About this exercise:
Every picture should be left out, but the lines below must be repeated exactly.

Supplied material Start Marker

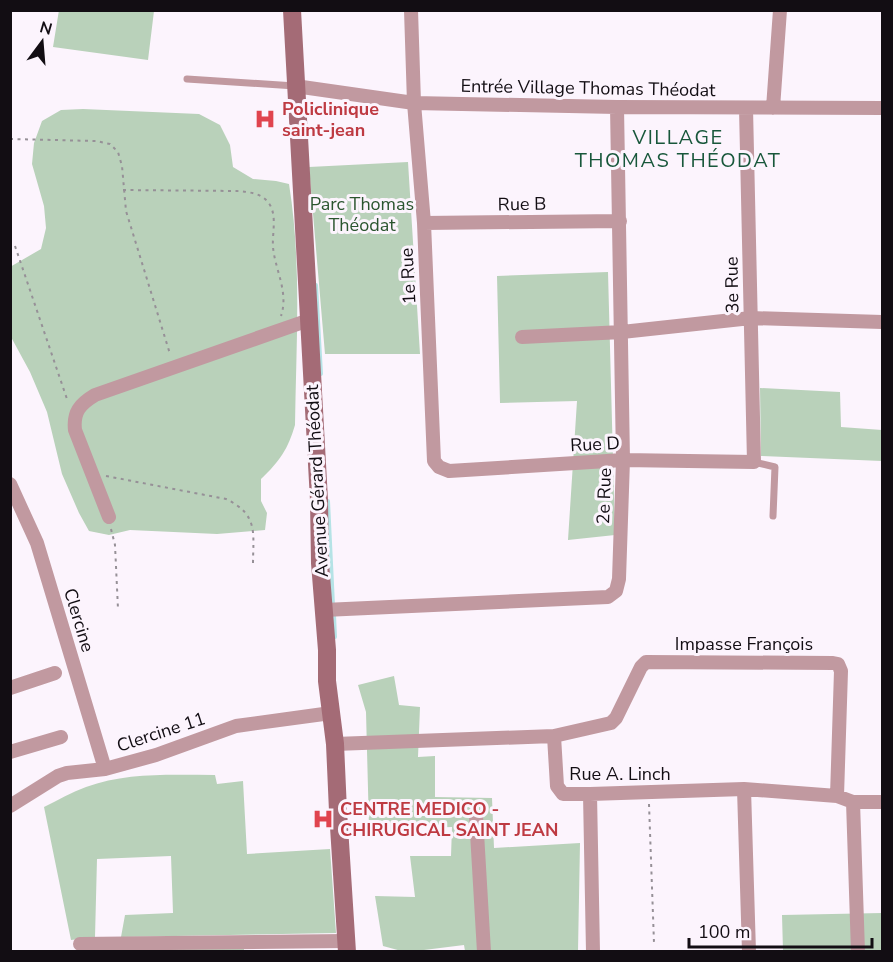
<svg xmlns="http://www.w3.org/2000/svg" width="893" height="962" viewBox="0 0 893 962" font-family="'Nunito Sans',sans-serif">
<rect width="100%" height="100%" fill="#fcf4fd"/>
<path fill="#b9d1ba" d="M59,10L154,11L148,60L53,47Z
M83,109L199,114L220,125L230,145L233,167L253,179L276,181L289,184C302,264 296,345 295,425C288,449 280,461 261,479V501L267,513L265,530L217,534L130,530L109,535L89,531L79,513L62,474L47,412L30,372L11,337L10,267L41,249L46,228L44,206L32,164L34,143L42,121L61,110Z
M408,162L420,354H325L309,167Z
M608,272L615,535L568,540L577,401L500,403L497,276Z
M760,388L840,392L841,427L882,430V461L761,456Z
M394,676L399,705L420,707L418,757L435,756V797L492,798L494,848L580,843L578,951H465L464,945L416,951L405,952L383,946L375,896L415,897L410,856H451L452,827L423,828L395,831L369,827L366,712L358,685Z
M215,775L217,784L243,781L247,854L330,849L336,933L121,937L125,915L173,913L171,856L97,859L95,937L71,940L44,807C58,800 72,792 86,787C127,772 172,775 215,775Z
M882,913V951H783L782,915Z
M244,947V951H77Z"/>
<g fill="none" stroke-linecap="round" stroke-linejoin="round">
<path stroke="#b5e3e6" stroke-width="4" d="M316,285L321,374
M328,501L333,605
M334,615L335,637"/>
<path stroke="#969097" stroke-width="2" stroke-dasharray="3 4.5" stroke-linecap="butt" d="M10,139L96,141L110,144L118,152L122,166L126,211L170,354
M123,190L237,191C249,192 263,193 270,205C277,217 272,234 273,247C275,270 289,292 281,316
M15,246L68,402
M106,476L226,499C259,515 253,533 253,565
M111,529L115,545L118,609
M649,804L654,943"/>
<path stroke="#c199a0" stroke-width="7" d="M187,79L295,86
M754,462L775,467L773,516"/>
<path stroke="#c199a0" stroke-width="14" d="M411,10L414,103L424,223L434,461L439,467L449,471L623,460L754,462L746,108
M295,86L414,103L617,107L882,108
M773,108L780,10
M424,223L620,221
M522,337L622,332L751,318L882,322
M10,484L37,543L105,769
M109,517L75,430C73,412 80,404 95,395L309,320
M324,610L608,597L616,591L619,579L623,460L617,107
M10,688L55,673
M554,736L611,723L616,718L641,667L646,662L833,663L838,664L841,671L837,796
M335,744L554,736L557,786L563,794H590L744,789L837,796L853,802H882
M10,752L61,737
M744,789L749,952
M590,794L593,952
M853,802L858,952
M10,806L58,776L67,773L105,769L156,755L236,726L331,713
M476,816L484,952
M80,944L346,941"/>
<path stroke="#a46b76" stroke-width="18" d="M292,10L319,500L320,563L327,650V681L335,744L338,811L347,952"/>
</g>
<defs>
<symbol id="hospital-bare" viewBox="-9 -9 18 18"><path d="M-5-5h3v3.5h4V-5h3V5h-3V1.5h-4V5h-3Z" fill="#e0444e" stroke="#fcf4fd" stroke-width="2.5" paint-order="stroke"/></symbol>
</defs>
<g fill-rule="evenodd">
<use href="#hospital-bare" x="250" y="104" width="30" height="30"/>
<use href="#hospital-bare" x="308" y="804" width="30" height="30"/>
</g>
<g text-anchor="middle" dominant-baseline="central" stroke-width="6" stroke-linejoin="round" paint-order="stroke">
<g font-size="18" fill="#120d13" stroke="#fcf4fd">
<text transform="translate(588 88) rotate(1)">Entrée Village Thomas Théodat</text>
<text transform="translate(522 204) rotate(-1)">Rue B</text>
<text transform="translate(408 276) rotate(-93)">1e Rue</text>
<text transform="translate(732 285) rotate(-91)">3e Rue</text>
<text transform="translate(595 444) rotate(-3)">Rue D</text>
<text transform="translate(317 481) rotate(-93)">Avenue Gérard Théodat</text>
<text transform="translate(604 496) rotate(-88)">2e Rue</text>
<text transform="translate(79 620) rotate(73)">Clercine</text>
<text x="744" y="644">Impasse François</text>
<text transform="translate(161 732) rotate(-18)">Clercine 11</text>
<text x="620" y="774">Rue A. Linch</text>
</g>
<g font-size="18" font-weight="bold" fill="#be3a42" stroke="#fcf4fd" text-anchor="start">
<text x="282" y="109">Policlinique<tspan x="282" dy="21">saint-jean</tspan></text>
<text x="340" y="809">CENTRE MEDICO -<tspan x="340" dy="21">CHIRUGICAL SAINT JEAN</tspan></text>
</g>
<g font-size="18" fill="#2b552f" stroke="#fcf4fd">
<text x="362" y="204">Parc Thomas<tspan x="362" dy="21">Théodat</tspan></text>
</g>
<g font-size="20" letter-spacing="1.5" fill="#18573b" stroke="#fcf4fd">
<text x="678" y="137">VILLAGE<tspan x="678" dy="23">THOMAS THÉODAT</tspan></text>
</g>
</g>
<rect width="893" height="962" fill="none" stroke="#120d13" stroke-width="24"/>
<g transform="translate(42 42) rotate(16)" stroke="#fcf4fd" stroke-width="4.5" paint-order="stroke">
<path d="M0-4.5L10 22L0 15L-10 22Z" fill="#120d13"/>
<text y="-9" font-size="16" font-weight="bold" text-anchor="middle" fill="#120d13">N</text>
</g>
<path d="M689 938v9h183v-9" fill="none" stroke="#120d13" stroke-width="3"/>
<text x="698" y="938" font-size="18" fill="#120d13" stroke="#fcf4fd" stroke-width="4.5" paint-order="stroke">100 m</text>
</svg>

Supplied material End Marker

Response box:
<svg xmlns="http://www.w3.org/2000/svg" width="893" height="962" viewBox="0 0 893 962" font-family="'Nunito Sans',sans-serif">
<rect width="100%" height="100%" fill="#fcf4fd"/>
<path fill="#b9d1ba" d="M59,10L154,11L148,60L53,47Z
M83,109L199,114L220,125L230,145L233,167L253,179L276,181L289,184C302,264 296,345 295,425C288,449 280,461 261,479V501L267,513L265,530L217,534L130,530L109,535L89,531L79,513L62,474L47,412L30,372L11,337L10,267L41,249L46,228L44,206L32,164L34,143L42,121L61,110Z
M408,162L420,354H325L309,167Z
M608,272L615,535L568,540L577,401L500,403L497,276Z
M760,388L840,392L841,427L882,430V461L761,456Z
M394,676L399,705L420,707L418,757L435,756V797L492,798L494,848L580,843L578,951H465L464,945L416,951L405,952L383,946L375,896L415,897L410,856H451L452,827L423,828L395,831L369,827L366,712L358,685Z
M215,775L217,784L243,781L247,854L330,849L336,933L121,937L125,915L173,913L171,856L97,859L95,937L71,940L44,807C58,800 72,792 86,787C127,772 172,775 215,775Z
M882,913V951H783L782,915Z
M244,947V951H77Z"/>
<g fill="none" stroke-linecap="round" stroke-linejoin="round">
<path stroke="#b5e3e6" stroke-width="4" d="M316,285L321,374
M328,501L333,605
M334,615L335,637"/>
<path stroke="#969097" stroke-width="2" stroke-dasharray="3 4.5" stroke-linecap="butt" d="M10,139L96,141L110,144L118,152L122,166L126,211L170,354
M123,190L237,191C249,192 263,193 270,205C277,217 272,234 273,247C275,270 289,292 281,316
M15,246L68,402
M106,476L226,499C259,515 253,533 253,565
M111,529L115,545L118,609
M649,804L654,943"/>
<path stroke="#c199a0" stroke-width="7" d="M187,79L295,86
M754,462L775,467L773,516"/>
<path stroke="#c199a0" stroke-width="14" d="M411,10L414,103L424,223L434,461L439,467L449,471L623,460L754,462L746,108
M295,86L414,103L617,107L882,108
M773,108L780,10
M424,223L620,221
M522,337L622,332L751,318L882,322
M10,484L37,543L105,769
M109,517L75,430C73,412 80,404 95,395L309,320
M324,610L608,597L616,591L619,579L623,460L617,107
M10,688L55,673
M554,736L611,723L616,718L641,667L646,662L833,663L838,664L841,671L837,796
M335,744L554,736L557,786L563,794H590L744,789L837,796L853,802H882
M10,752L61,737
M744,789L749,952
M590,794L593,952
M853,802L858,952
M10,806L58,776L67,773L105,769L156,755L236,726L331,713
M476,816L484,952
M80,944L346,941"/>
<path stroke="#a46b76" stroke-width="18" d="M292,10L319,500L320,563L327,650V681L335,744L338,811L347,952"/>
</g>
<defs>
<symbol id="hospital-bare" viewBox="-9 -9 18 18"><path d="M-5-5h3v3.5h4V-5h3V5h-3V1.5h-4V5h-3Z" fill="#e0444e" stroke="#fcf4fd" stroke-width="2.5" paint-order="stroke"/></symbol>
</defs>
<g fill-rule="evenodd">
<use href="#hospital-bare" x="250" y="104" width="30" height="30"/>
<use href="#hospital-bare" x="308" y="804" width="30" height="30"/>
</g>
<g text-anchor="middle" dominant-baseline="central" stroke-width="6" stroke-linejoin="round" paint-order="stroke">
<g font-size="18" fill="#120d13" stroke="#fcf4fd">
<text transform="translate(588 88) rotate(1)">Entrée Village Thomas Théodat</text>
<text transform="translate(522 204) rotate(-1)">Rue B</text>
<text transform="translate(408 276) rotate(-93)">1e Rue</text>
<text transform="translate(732 285) rotate(-91)">3e Rue</text>
<text transform="translate(595 444) rotate(-3)">Rue D</text>
<text transform="translate(317 481) rotate(-93)">Avenue Gérard Théodat</text>
<text transform="translate(604 496) rotate(-88)">2e Rue</text>
<text transform="translate(79 620) rotate(73)">Clercine</text>
<text x="744" y="644">Impasse François</text>
<text transform="translate(161 732) rotate(-18)">Clercine 11</text>
<text x="620" y="774">Rue A. Linch</text>
</g>
<g font-size="18" font-weight="bold" fill="#be3a42" stroke="#fcf4fd" text-anchor="start">
<text x="282" y="109">Policlinique<tspan x="282" dy="21">saint-jean</tspan></text>
<text x="340" y="809">CENTRE MEDICO -<tspan x="340" dy="21">CHIRUGICAL SAINT JEAN</tspan></text>
</g>
<g font-size="18" fill="#2b552f" stroke="#fcf4fd">
<text x="362" y="204">Parc Thomas<tspan x="362" dy="21">Théodat</tspan></text>
</g>
<g font-size="20" letter-spacing="1.5" fill="#18573b" stroke="#fcf4fd">
<text x="678" y="137">VILLAGE<tspan x="678" dy="23">THOMAS THÉODAT</tspan></text>
</g>
</g>
<rect width="893" height="962" fill="none" stroke="#120d13" stroke-width="24"/>
<g transform="translate(42 42) rotate(16)" stroke="#fcf4fd" stroke-width="4.5" paint-order="stroke">
<path d="M0-4.5L10 22L0 15L-10 22Z" fill="#120d13"/>
<text y="-9" font-size="16" font-weight="bold" text-anchor="middle" fill="#120d13">N</text>
</g>
<path d="M689 938v9h183v-9" fill="none" stroke="#120d13" stroke-width="3"/>
<text x="698" y="938" font-size="18" fill="#120d13" stroke="#fcf4fd" stroke-width="4.5" paint-order="stroke">100 m</text>
</svg>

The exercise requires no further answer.